История Востока. Том 1 - Васильев Леонид Сергеевич (книга читать онлайн бесплатно без регистрации .TXT) 📗
Циклы такого рода были не только в Китае, и об этом уже шла речь, когда говорилось о смене периодов централизации и децентрализации в различных государствах Востока, начиная с Древнего Египта. Но в китайской истории династийные циклы всегда были наиболее наглядны, это своего рода эталон, с помощью которого лучше всего можно вычленить и проанализировать само явление как таковое. Цикл завершался обычно воцарением новой династии, что вело к ликвидации кризиса частично за счет уничтожения в огне мятежей и войн богатых собственников, отчасти за счет общего уменьшения погибшего в годы войн и неурядиц населения страны, а также возникавшей вследствие этого благоприятной возможности вновь раздать каждому из уцелевших надел земли, дабы они исправно работали и платили налоги, вначале заметно уменьшенные.

◆ **ЗАДАНИЕ**:
Перечислите все обстоятельства, за счет которых, согласно фрагменту о династийных циклах выше, воцарение новой династии вело к ликвидации кризиса.

◆ **ДАННЫЕ ДЛЯ АНАЛИЗА**:
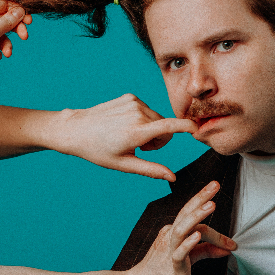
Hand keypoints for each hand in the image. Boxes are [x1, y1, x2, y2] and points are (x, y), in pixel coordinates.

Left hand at [52, 94, 198, 180]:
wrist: (77, 129)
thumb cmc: (99, 150)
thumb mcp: (125, 164)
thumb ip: (151, 170)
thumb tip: (172, 177)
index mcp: (136, 132)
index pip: (169, 127)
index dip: (186, 127)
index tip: (197, 128)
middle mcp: (137, 114)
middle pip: (165, 128)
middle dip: (159, 140)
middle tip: (140, 148)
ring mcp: (133, 103)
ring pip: (157, 119)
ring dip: (151, 130)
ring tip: (131, 136)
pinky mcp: (130, 97)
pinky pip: (147, 110)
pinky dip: (142, 119)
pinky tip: (125, 125)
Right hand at [128, 181, 236, 274]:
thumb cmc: (161, 274)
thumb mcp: (187, 259)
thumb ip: (205, 251)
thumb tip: (227, 249)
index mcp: (173, 233)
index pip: (192, 217)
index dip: (208, 211)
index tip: (220, 204)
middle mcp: (170, 237)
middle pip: (186, 213)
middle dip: (201, 198)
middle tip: (215, 184)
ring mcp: (169, 250)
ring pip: (182, 228)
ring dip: (197, 216)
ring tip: (211, 204)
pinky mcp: (171, 266)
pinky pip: (179, 253)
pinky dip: (188, 243)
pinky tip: (197, 236)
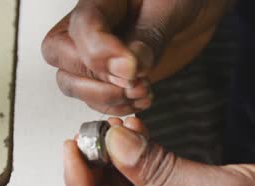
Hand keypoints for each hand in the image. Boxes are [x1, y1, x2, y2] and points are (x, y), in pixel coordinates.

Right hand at [43, 0, 229, 115]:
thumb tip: (128, 68)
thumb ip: (149, 36)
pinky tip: (139, 100)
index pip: (82, 26)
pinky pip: (93, 96)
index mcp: (102, 0)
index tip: (130, 69)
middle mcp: (90, 26)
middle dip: (95, 78)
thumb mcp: (169, 8)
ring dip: (103, 97)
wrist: (193, 10)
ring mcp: (95, 52)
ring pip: (70, 81)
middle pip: (60, 55)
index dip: (100, 53)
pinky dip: (114, 105)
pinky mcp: (107, 74)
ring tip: (139, 93)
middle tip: (131, 84)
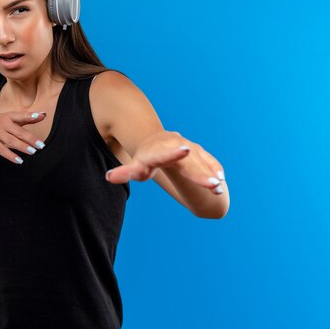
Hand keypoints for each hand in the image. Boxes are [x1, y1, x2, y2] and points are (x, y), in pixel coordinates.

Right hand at [0, 112, 46, 164]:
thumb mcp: (7, 118)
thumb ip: (25, 118)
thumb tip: (43, 114)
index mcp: (8, 117)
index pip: (21, 115)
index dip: (31, 115)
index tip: (41, 115)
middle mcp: (3, 124)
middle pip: (19, 131)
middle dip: (31, 138)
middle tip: (41, 145)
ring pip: (12, 141)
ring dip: (22, 147)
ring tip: (33, 152)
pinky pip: (2, 150)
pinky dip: (10, 156)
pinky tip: (19, 160)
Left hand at [105, 131, 225, 194]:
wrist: (158, 140)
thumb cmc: (146, 158)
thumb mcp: (135, 166)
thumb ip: (124, 172)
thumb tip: (108, 177)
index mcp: (159, 152)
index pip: (166, 154)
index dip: (175, 153)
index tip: (185, 149)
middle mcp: (176, 147)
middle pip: (189, 162)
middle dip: (201, 173)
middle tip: (213, 184)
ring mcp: (189, 148)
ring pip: (201, 161)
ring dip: (210, 173)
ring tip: (218, 187)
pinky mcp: (198, 152)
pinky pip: (208, 160)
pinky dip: (214, 168)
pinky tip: (221, 179)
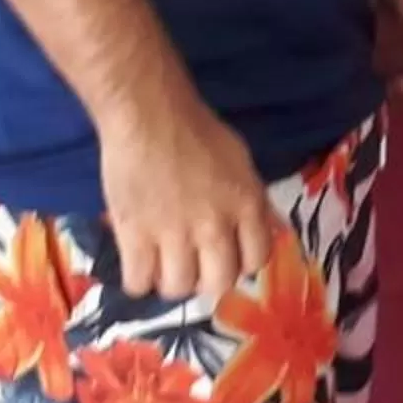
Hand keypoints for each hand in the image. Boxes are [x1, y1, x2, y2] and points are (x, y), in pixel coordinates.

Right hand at [97, 89, 278, 302]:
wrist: (148, 114)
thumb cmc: (196, 130)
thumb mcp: (240, 162)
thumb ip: (253, 200)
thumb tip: (267, 229)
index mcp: (246, 204)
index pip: (256, 260)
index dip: (240, 263)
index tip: (226, 256)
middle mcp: (215, 226)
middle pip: (219, 283)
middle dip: (206, 280)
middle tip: (193, 266)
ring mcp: (173, 234)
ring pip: (179, 288)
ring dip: (171, 282)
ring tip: (162, 265)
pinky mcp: (134, 235)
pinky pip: (138, 282)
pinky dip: (138, 280)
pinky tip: (138, 266)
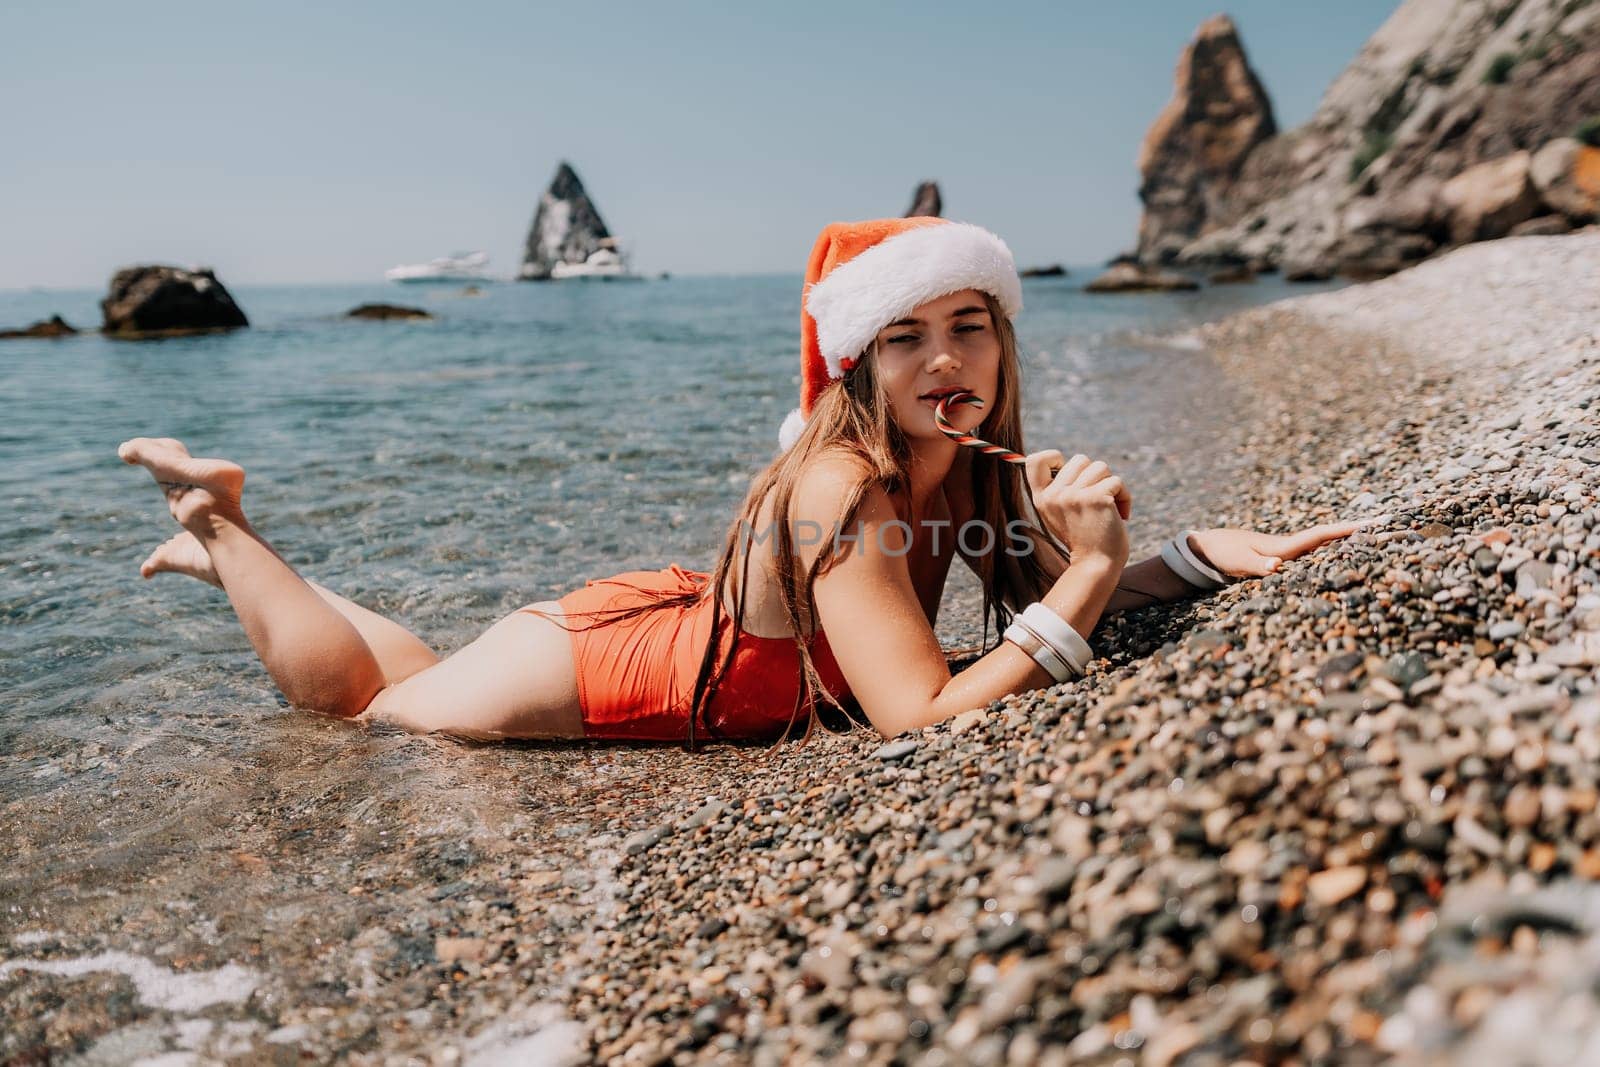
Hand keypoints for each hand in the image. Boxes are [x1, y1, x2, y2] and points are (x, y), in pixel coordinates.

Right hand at [1025, 451, 1130, 565]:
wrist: (1096, 565)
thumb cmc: (1083, 539)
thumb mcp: (1060, 514)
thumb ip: (1060, 490)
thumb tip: (1071, 464)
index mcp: (1042, 498)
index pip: (1035, 460)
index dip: (1052, 457)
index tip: (1065, 469)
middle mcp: (1055, 495)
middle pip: (1080, 459)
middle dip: (1095, 475)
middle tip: (1097, 498)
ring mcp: (1074, 496)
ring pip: (1100, 467)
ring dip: (1111, 484)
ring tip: (1110, 506)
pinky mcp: (1096, 498)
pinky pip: (1116, 481)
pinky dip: (1124, 496)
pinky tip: (1121, 514)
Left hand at [1187, 521, 1366, 578]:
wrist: (1209, 548)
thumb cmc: (1225, 555)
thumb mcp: (1241, 563)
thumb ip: (1260, 567)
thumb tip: (1279, 568)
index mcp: (1287, 547)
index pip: (1324, 536)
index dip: (1349, 530)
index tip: (1375, 522)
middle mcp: (1294, 547)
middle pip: (1332, 538)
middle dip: (1360, 532)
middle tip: (1391, 525)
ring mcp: (1290, 552)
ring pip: (1326, 545)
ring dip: (1350, 541)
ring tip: (1380, 536)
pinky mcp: (1285, 558)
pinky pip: (1315, 554)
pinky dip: (1333, 550)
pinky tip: (1346, 553)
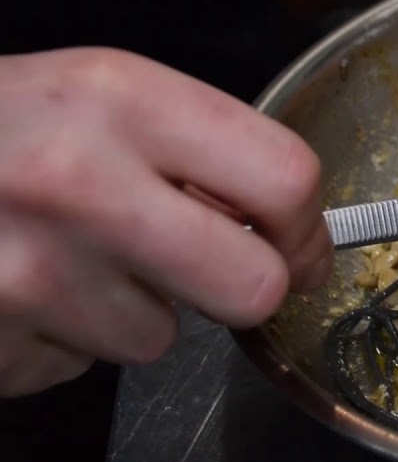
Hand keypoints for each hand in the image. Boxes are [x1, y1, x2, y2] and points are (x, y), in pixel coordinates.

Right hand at [0, 48, 332, 396]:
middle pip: (252, 286)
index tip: (299, 246)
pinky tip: (19, 287)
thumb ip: (198, 149)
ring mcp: (25, 268)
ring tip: (66, 255)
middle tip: (215, 272)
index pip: (284, 179)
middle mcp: (75, 179)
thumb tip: (291, 228)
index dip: (305, 227)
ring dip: (130, 310)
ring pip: (160, 338)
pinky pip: (76, 365)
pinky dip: (61, 338)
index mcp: (120, 99)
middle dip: (245, 290)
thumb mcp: (97, 96)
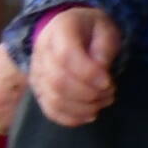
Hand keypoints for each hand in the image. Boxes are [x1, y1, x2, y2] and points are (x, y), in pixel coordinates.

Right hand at [28, 6, 125, 128]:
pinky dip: (72, 118)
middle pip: (58, 82)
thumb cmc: (92, 31)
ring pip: (54, 100)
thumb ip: (105, 48)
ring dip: (84, 107)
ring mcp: (37, 74)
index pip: (65, 56)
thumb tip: (100, 74)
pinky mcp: (39, 91)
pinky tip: (89, 113)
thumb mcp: (105, 29)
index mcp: (59, 31)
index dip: (88, 73)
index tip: (108, 81)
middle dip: (89, 93)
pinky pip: (50, 111)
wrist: (69, 32)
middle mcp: (41, 53)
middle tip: (110, 92)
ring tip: (102, 101)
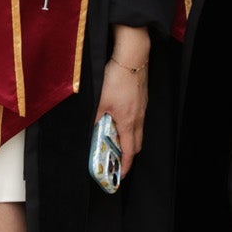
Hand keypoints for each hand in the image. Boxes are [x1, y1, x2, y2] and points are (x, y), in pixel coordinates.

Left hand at [99, 25, 149, 171]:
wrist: (132, 56)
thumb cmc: (116, 77)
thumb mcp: (99, 100)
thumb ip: (94, 118)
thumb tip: (89, 130)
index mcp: (128, 122)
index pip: (130, 151)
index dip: (126, 166)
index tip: (121, 175)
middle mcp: (138, 117)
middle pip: (137, 143)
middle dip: (128, 154)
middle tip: (117, 159)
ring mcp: (142, 107)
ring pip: (138, 130)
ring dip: (129, 138)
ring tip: (115, 139)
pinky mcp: (141, 98)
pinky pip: (138, 118)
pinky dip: (130, 125)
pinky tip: (119, 117)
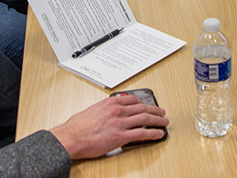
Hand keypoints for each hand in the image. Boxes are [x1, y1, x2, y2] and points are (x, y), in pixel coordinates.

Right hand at [49, 94, 167, 159]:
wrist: (72, 137)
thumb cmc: (77, 126)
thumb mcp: (92, 110)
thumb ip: (103, 110)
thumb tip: (108, 113)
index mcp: (110, 103)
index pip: (132, 99)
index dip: (142, 102)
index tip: (146, 105)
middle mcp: (117, 111)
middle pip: (142, 108)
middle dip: (154, 110)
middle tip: (162, 112)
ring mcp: (120, 123)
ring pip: (145, 119)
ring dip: (158, 120)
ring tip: (164, 122)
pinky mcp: (121, 137)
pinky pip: (142, 134)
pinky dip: (153, 133)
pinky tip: (159, 134)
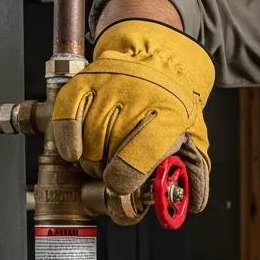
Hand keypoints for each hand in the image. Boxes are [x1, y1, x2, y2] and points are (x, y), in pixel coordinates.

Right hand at [52, 20, 214, 210]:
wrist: (159, 57)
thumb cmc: (173, 102)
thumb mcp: (193, 134)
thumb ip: (192, 168)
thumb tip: (193, 202)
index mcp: (169, 113)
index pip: (139, 153)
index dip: (125, 178)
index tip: (119, 187)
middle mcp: (137, 96)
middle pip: (109, 149)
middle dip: (106, 171)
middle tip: (111, 174)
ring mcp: (108, 87)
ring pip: (88, 137)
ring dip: (89, 159)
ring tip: (99, 161)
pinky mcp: (85, 81)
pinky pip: (67, 115)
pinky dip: (68, 139)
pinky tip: (75, 152)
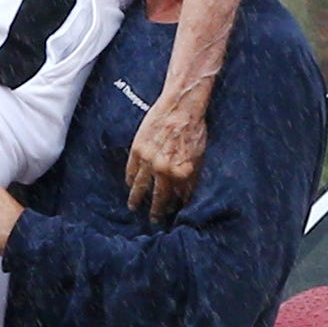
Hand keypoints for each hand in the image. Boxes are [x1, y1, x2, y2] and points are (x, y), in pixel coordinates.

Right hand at [125, 94, 207, 222]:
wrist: (181, 105)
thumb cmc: (194, 128)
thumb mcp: (199, 156)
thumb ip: (191, 178)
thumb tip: (185, 196)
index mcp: (179, 173)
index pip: (174, 197)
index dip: (171, 207)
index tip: (169, 214)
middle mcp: (162, 169)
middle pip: (156, 196)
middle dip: (154, 210)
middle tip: (152, 221)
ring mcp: (148, 160)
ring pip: (139, 185)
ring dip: (136, 198)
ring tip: (133, 206)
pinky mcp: (137, 149)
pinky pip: (130, 170)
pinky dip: (130, 179)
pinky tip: (129, 184)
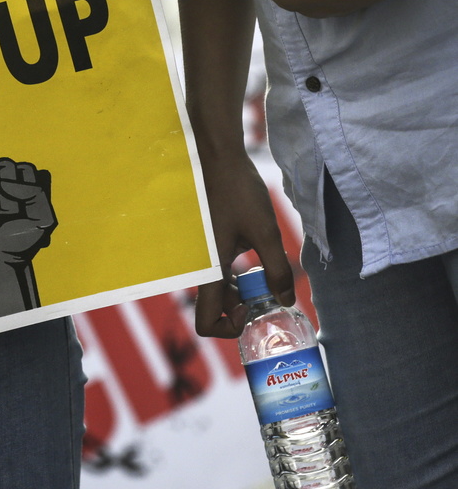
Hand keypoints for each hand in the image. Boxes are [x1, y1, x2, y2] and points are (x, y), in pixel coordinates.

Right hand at [0, 158, 56, 266]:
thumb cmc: (22, 240)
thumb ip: (36, 194)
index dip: (23, 188)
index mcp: (26, 184)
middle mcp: (5, 179)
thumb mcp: (43, 221)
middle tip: (6, 215)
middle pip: (3, 164)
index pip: (24, 168)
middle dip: (5, 194)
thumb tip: (5, 183)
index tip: (23, 209)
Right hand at [194, 151, 294, 338]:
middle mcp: (202, 268)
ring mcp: (205, 257)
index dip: (229, 329)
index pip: (207, 322)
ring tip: (268, 277)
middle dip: (243, 309)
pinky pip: (222, 273)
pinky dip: (239, 277)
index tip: (254, 314)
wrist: (218, 159)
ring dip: (244, 293)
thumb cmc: (239, 193)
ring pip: (220, 291)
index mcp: (210, 270)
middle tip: (271, 295)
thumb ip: (277, 270)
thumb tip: (285, 300)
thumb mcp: (266, 232)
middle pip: (217, 309)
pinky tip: (258, 260)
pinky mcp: (211, 245)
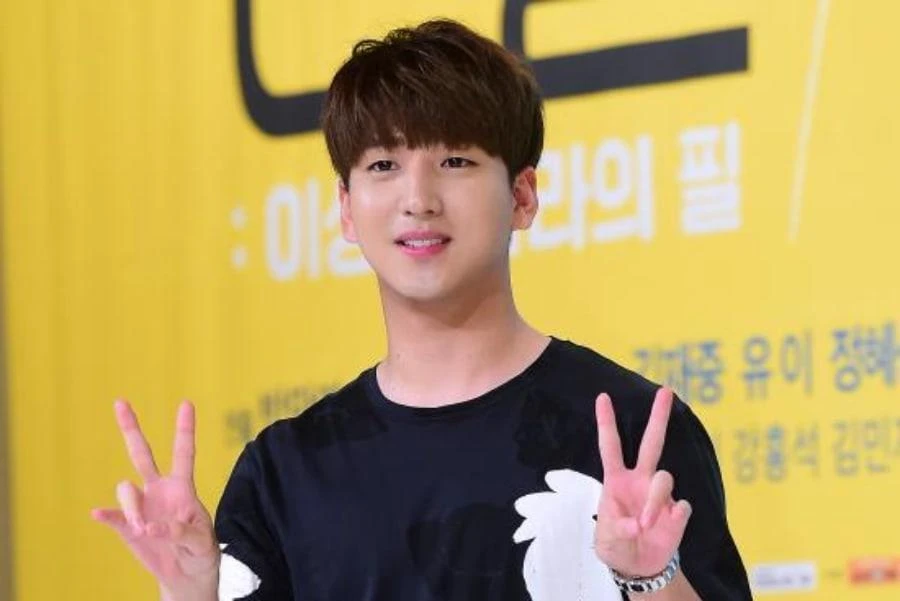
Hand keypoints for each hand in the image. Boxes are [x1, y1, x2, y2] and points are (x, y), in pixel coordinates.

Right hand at [92, 400, 218, 599]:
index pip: (183, 453)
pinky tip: (98, 514)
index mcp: (183, 487)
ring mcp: (141, 505)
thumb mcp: (199, 541)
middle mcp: (159, 489)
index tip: (187, 402)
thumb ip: (178, 531)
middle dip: (130, 428)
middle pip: (142, 454)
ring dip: (132, 508)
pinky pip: (111, 516)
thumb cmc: (200, 551)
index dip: (185, 428)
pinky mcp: (126, 525)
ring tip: (144, 530)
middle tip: (120, 401)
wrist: (186, 574)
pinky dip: (106, 514)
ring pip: (126, 490)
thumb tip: (148, 526)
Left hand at [593, 387, 691, 577]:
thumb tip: (638, 524)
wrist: (639, 567)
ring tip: (646, 525)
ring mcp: (660, 494)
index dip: (606, 422)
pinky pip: (682, 505)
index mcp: (617, 480)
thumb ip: (617, 529)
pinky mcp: (677, 511)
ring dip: (655, 501)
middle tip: (666, 391)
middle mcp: (640, 480)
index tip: (603, 396)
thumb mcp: (606, 540)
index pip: (611, 446)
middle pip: (653, 443)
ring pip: (665, 478)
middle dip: (658, 417)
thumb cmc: (616, 545)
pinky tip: (666, 526)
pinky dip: (673, 516)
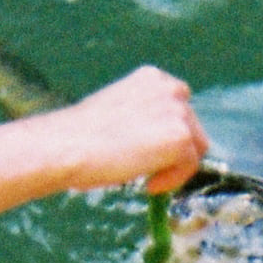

◆ **ОТВЕТ**:
- уничтожение богатых собственников в огне мятежей и войн;
- общее уменьшение населения страны, погибшего в годы войн и неурядиц;
- возникавшая вследствие этого благоприятная возможность вновь раздать каждому из уцелевших надел земли.